▸ AIM
Please give back every line of the records below word for word, leaving out the pictures.

▸ LISTED ENTRIES
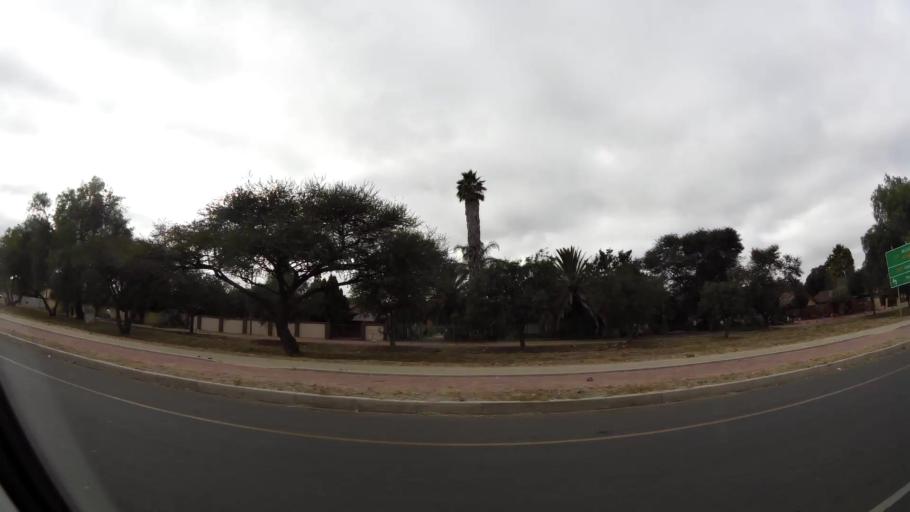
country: ZA
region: Limpopo
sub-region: Capricorn District Municipality
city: Polokwane
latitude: -23.9262
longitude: 29.4515
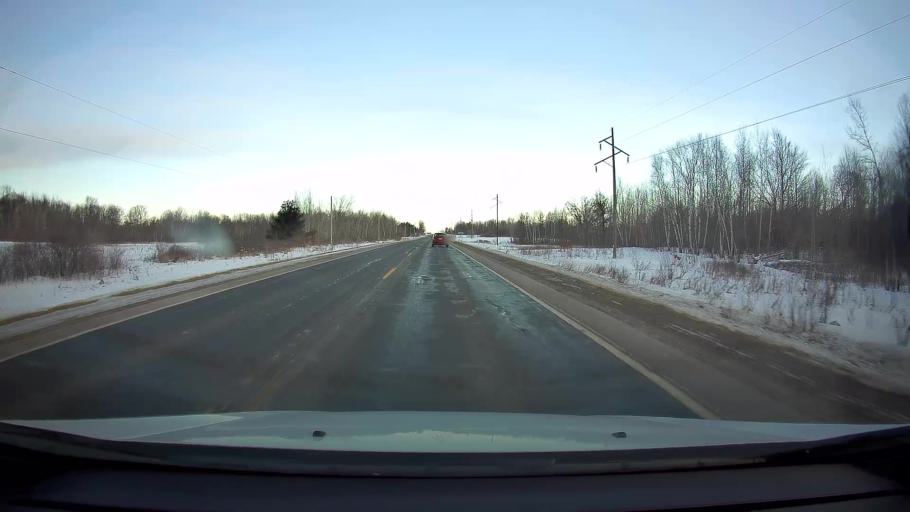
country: US
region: Wisconsin
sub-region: Barron County
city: Turtle Lake
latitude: 45.3563
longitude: -92.1669
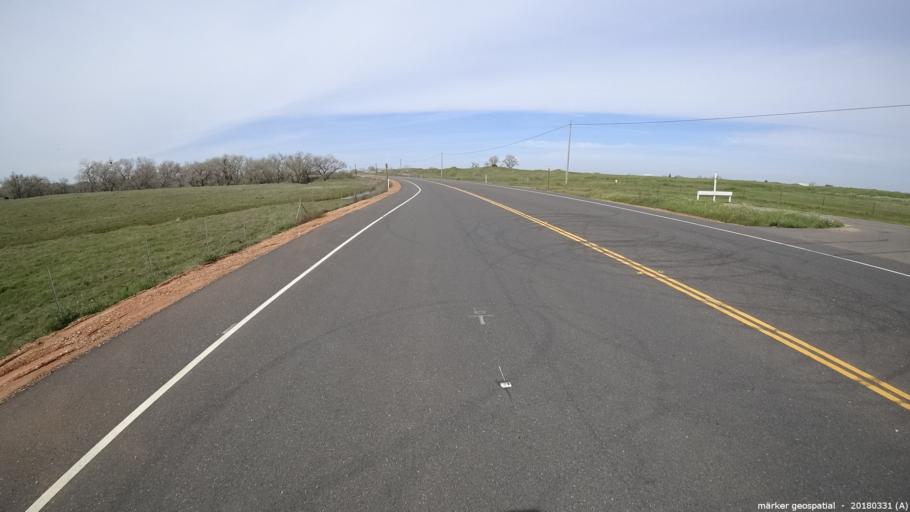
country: US
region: California
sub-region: Sacramento County
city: Gold River
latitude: 38.5954
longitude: -121.1810
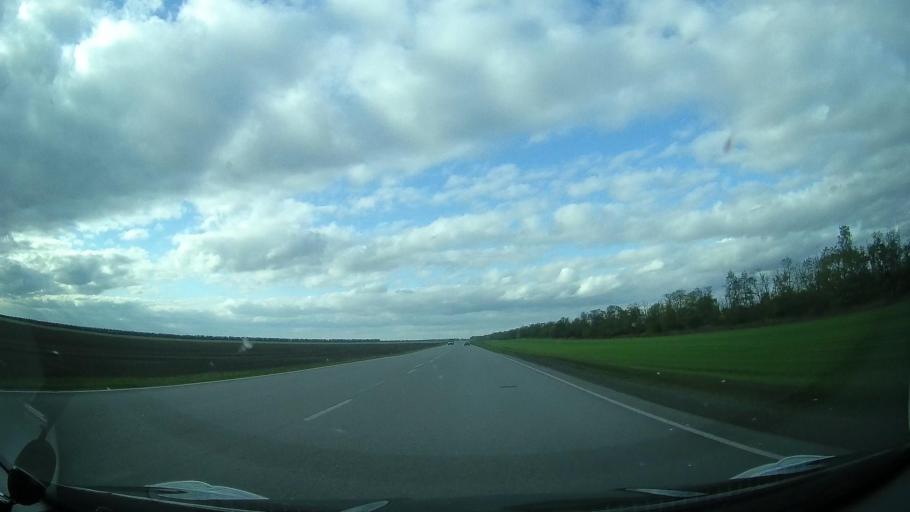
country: RU
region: Rostov
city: Kagal'nitskaya
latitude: 46.8990
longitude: 40.1246
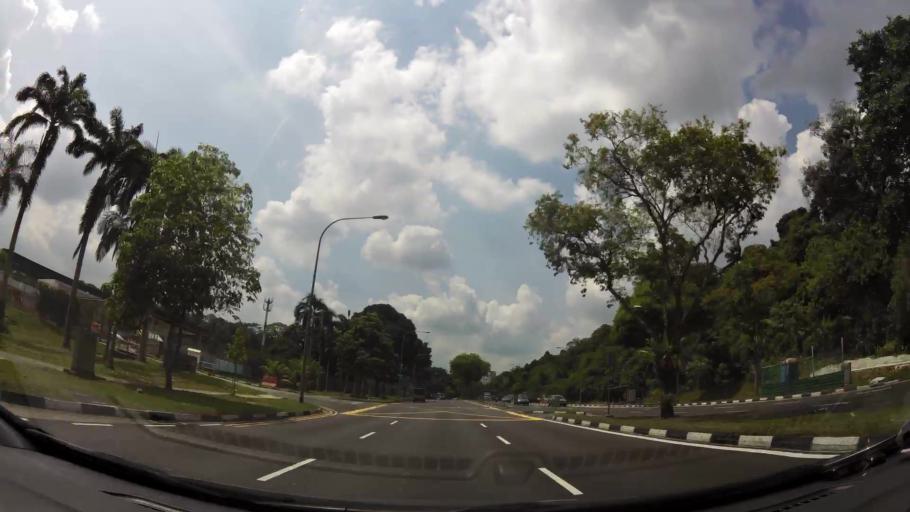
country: MY
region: Johor
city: Johor Bahru
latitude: 1.4104
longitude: 103.7749
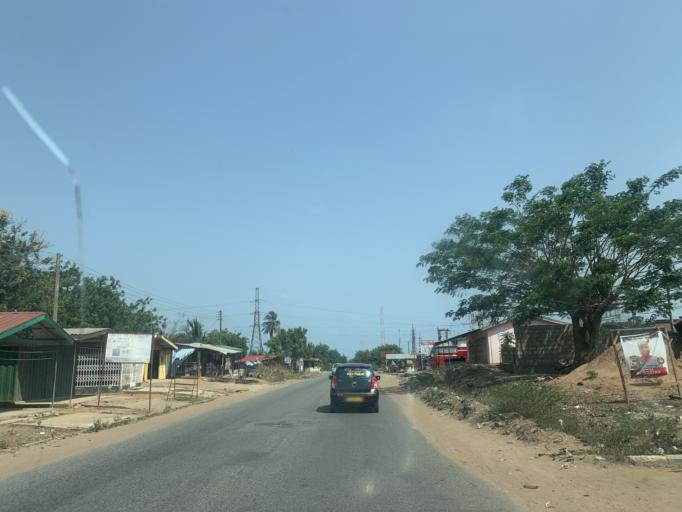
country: GH
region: Central
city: Winneba
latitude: 5.3903
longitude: -0.6459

▸ RESULT OF THE EXERCISE
country: ZA
region: Limpopo
sub-region: Capricorn District Municipality
city: Polokwane
latitude: -23.9262
longitude: 29.4515
country: US
region: Wisconsin
sub-region: Barron County
city: Turtle Lake
latitude: 45.3563
longitude: -92.1669
country: US
region: California
sub-region: Sacramento County
city: Gold River
latitude: 38.5954
longitude: -121.1810
country: RU
region: Rostov
city: Kagal'nitskaya
latitude: 46.8990
longitude: 40.1246
country: MY
region: Johor
city: Johor Bahru
latitude: 1.4104
longitude: 103.7749
country: GH
region: Central
city: Winneba
latitude: 5.3903
longitude: -0.6459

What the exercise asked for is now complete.